Two industry-funded studies have finally provided sound evidence that vastly popular pesticides called neonicotinoids are horrible for the pollinators that keep our food production system running.
We've suspected for a while that these pesticides might be affecting bees, but it's a tricky subject to study in the lab, where bees might be given unrealistically high doses of pesticide. Now scientists have conducted the largest-ever field trials in Europe and Canada, and the news is bad.
Neonicotinoids are the most widely used class of insecticides in the world. They are chemically similar to nicotine, the compound that plants in the nightshade family have evolved to protect themselves from pests.
Invented in the 1980s, neonicotinoids quickly became a popular crop treatment because they are systemic, which means they circulate through the whole plant and kill bugs as soon as they feast on the crop. And because they linger in the plant's system, one application — sometimes just on the seeds — can be plenty to offer long-term protection.
But these attractive properties for farmers are what makes neonicotinoids such a concern for bee welfare, because a systemic insecticide easily makes its way to the nectar and pollen of a flowering plant.
To measure this potential harm, a team of European researchers established 33 sites growing rapeseed in Germany, Hungary, and the UK. These were randomly assigned to either be treated with one of two choice nicotinoids, or none at all.
The team looked at honeybees and two wild bee species — bumblebees and solitary bees. Results differed between locations and species, but overall they discovered that honeybee hives were less likely to survive over winter, while the wild bees reproduced less.
It's not that the pesticides directly kill bees, the scientists note. Instead, it appears that low-level exposure makes them more vulnerable, especially if there are other environmental factors or diseases already affecting the hive.
"Neonicotinoid applications are thus a kind of reproductive roulette for bees," biodiversity researcher Jeremy Kerr notes in a related perspectives article in Science.
The huge study was actually largely funded by the pesticide industry itself. The companies Bayer Crop Science and Syngenta put up US$3 million for the trial, and both have panned the scientists' conclusions that it would be better to restrict neonicotinoid use.
But these are important results nonetheless, and are likely to inform the European Union's upcoming decision on a potential blanket ban of these pesticides. A temporary ban has already been in place since 2013.
"Our results suggest that even if their use were to be restricted, as in the recent EU moratorium, continued exposure to neonicotinoid residues resulting from their previous widespread use has the potential to impact negatively wild bee persistence in agricultural landscapes," the researchers write in the study.
And that's not even all.
Another field study by researchers in Canada was published in the same issue of Science, also showing negative effects on bees.

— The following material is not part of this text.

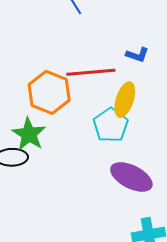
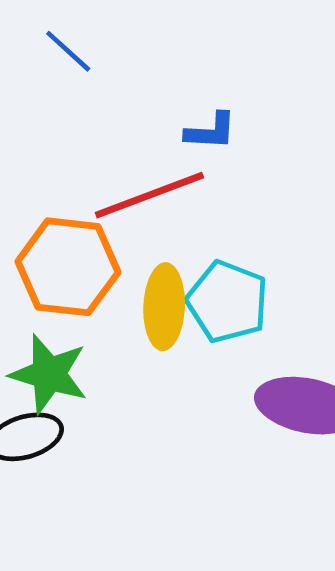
blue L-shape: (137, 55) -> (211, 131), moved
yellow ellipse: (125, 100) -> (164, 307), moved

The team studied honey bees that either lived close to neonicotinoid-treated corn fields, or far away from agriculture. The results suggested that chronically exposed bees had lower life expectancies and poorer hygiene conditions in the hive.
Additionally, they also discovered that bees collected pollen tainted with the pesticides, but this pollen didn't even come from the treated crops themselves.
"This indicates that neonicotinoids, which are water soluble, spill over from agricultural fields into the surrounding environment, where they are taken up by other plants that are very attractive to bees," says one of the researchers, Nadia Tsvetkov.
The work done by both teams goes a long way to demonstrate that we really are contributing to the worldwide bee decline, way more dramatically than we'd like to admit.
"It's reached a point where it's just not plausible to keep denying these things harm bees in realistic studies," bee researcher Dave Goulson from the University of Sussex told Daniel Cressey at Nature News.
"I'd say it's the final nail in the coffin."
The studies have been published in Science here and here.